▸ Written task 1:
Return as a JSON list of strings the lines in the records, not in the transportation notes, from the line with "then click **Finish**." up to and including the line with "To learn more", one string per line and no blank lines.

▸ Given passage:
———

The following are my notes regarding some of the issues facing Ada County regarding transportation. These were discussed on the 18th of October at the Boise Chamber of Commerce Forum.
For the first time in nine years, the Commission voted to support increasing the property tax portion of the budget by 3% annually to fund projects. If elected, would you continue to support increased funding from property tax, why or why not? (1 min.)
First off, this is the 2nd time that the Commission took the 3% increase. In hindsight, it should have been done more often considering the inability we have to keep up with the growth. As long as we are so far behind the curve AND as long as the Legislature keeps tying our hands regarding funding sources AND so long as we continue to have burgeoning growth and unmet infrastructure mitigations, YES! Each such increase has raised the annual property tax by as little as $5 per home.
During the last 2 years I have been aggressively pursuing the illegally registered vehicles that should be registered here in Ada County and aren’t. There are at least 15,000 of them and have cost ACHD nearly $5,000,000 in unpaid and uncollected registration fees. Beginning this coming year, with the arrangement that I have made with ITD, we will collect nearly $500,000 per year more than we are now. How many other commissioners do you know who have gone out and increased revenues without increasing YOUR taxes?
ACHD’s Commuteride program provides alternatives to a commuter’s traditional commute by offering carpooling, vanpooling and encouraging other forms of smart transportation. What else can ACHD do to support alternative modes of transportation? (1 min.)
ACHD can continue to support the buildout of the State Street Corridor. Even though, according to an article I read last week, Boise is considered the 21st best place to bicycle in the USA we can do better in making the bicycle facilities safer. I think the closer folks live to downtown areas the better bike and transit facilities they should have. The further out they live the more we have to concentrate on congestion management, safe routes to school, economic development and other areas that impact the ability of folks to get from point A to point B. ACHD is fully behind the Rail with Trail corridor, something I brought to the attention of the Commission 2 years ago and the implementation of which would take many hundreds if not thousands of vehicles off the roads over time. Only the railroad stands in the way of this happening.
What are ways ACHD can better collaborate with the Idaho Transportation Department, COMPASS, Valley Regional Transit, and municipalities on projects impacting ACHD roads? (1 min.)

———

▸ Recorded data:
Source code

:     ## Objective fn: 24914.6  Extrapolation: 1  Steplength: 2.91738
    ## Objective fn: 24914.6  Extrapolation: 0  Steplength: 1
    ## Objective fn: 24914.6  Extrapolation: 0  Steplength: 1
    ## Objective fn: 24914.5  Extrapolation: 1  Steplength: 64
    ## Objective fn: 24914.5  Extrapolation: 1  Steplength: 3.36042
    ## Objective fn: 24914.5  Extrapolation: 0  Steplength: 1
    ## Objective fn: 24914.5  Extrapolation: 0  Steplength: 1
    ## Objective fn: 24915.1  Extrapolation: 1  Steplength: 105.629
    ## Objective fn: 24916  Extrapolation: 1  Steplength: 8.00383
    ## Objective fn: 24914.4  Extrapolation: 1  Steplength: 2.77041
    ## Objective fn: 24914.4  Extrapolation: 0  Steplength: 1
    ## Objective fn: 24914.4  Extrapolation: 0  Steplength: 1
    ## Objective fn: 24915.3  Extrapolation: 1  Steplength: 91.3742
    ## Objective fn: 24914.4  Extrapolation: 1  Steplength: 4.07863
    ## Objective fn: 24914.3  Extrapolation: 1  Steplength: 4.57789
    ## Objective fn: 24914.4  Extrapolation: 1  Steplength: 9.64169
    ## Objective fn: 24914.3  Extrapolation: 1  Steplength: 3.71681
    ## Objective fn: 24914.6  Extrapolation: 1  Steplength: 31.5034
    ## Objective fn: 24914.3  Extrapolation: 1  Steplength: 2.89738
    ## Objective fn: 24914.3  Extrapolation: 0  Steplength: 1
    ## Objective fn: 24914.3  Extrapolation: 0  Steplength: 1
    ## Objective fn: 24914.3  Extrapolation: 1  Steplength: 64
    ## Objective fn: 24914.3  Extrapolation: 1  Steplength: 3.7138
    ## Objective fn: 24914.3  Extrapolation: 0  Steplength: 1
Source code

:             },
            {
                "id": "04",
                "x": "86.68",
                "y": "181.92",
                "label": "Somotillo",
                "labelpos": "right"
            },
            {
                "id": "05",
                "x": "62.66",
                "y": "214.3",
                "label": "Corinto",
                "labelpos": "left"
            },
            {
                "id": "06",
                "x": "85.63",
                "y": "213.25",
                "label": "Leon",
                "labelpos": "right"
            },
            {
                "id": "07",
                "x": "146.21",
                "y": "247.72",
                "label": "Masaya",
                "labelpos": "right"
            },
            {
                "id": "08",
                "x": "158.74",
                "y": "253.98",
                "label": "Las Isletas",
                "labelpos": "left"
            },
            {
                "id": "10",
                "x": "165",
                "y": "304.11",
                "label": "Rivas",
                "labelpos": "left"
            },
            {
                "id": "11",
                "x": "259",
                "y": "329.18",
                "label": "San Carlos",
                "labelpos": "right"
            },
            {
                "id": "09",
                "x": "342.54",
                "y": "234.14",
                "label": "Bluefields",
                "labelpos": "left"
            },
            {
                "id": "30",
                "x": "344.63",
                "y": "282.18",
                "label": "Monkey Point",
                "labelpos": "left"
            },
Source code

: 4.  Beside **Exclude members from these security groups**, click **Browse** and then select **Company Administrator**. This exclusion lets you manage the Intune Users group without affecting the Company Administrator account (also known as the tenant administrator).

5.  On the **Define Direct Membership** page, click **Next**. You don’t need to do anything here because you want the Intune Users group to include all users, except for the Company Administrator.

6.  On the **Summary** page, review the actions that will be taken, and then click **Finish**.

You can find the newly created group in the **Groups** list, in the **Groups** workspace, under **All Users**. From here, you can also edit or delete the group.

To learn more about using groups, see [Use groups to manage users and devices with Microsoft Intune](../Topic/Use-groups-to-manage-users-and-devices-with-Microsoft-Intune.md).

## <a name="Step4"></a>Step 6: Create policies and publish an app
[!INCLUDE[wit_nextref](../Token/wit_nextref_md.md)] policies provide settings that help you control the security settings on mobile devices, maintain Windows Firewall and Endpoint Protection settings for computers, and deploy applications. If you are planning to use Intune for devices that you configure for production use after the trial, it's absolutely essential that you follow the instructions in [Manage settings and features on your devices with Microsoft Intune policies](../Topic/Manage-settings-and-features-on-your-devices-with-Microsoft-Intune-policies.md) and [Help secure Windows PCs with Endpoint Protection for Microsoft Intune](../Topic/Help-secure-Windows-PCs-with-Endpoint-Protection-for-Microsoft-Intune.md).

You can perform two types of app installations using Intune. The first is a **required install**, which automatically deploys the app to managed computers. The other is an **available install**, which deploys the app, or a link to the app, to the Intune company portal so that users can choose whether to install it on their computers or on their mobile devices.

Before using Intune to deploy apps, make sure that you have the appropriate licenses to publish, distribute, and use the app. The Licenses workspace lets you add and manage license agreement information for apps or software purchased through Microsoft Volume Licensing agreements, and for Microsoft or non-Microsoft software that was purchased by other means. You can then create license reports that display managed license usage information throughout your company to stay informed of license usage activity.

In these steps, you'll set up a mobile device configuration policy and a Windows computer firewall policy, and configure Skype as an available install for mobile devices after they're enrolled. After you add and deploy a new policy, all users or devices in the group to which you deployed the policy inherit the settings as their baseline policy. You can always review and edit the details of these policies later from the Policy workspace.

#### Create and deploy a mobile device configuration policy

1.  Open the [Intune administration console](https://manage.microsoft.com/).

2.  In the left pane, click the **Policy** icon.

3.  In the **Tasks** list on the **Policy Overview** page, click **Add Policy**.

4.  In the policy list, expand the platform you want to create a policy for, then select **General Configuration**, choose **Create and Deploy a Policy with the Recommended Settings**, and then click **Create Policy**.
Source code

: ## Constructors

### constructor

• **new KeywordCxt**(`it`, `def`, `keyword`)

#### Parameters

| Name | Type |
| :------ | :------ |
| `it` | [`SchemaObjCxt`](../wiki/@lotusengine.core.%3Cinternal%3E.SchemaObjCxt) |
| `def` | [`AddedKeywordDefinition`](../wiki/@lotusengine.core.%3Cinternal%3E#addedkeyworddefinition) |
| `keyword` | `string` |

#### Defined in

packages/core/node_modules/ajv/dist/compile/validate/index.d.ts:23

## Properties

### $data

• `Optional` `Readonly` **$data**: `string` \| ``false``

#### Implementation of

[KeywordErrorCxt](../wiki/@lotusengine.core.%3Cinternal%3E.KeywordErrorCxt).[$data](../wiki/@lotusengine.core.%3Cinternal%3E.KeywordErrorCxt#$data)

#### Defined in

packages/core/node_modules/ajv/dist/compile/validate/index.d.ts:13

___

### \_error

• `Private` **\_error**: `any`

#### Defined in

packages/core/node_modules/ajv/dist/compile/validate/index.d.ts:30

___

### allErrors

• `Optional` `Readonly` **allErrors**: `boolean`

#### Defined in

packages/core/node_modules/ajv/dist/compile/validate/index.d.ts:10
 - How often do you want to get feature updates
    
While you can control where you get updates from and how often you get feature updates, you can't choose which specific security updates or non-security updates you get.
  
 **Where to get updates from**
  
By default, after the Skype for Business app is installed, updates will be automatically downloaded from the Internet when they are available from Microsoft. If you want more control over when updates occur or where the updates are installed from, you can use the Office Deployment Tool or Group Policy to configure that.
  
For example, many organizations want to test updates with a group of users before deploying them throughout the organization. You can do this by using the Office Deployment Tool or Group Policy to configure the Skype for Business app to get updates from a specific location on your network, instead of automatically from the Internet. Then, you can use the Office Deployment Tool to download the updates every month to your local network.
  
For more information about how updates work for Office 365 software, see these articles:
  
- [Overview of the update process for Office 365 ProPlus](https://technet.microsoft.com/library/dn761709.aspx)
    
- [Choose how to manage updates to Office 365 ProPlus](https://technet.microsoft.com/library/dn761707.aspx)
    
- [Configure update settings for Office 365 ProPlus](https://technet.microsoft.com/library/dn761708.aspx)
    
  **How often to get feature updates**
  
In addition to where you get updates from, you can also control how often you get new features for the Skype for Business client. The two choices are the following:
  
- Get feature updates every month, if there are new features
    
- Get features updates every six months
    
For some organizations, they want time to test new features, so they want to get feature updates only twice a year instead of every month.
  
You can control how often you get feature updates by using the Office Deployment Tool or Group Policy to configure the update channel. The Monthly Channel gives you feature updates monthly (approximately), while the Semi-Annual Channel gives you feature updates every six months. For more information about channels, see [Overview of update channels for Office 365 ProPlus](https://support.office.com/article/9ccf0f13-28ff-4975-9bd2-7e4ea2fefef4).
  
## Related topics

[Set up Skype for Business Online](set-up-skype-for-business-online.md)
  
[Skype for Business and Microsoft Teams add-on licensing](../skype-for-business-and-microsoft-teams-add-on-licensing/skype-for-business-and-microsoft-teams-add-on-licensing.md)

———

▸ Written task 2:
Rewrite the transportation notes from "What are ways" up to and including "roads? (1 min.)", swapping "municipalities" for "cities".

▸ Worked solution 1:
[
  "6.  On the **Summary** page, review the actions that will be taken, and then click **Finish**.",
  "You can find the newly created group in the **Groups** list, in the **Groups** workspace, under **All Users**. From here, you can also edit or delete the group.",
  "To learn more about using groups, see [Use groups to manage users and devices with Microsoft Intune](../Topic/Use-groups-to-manage-users-and-devices-with-Microsoft-Intune.md)."
]

▸ Worked solution 2:
What are ways ACHD can better collaborate with the Idaho Transportation Department, COMPASS, Valley Regional Transit, and cities on projects impacting ACHD roads? (1 min.)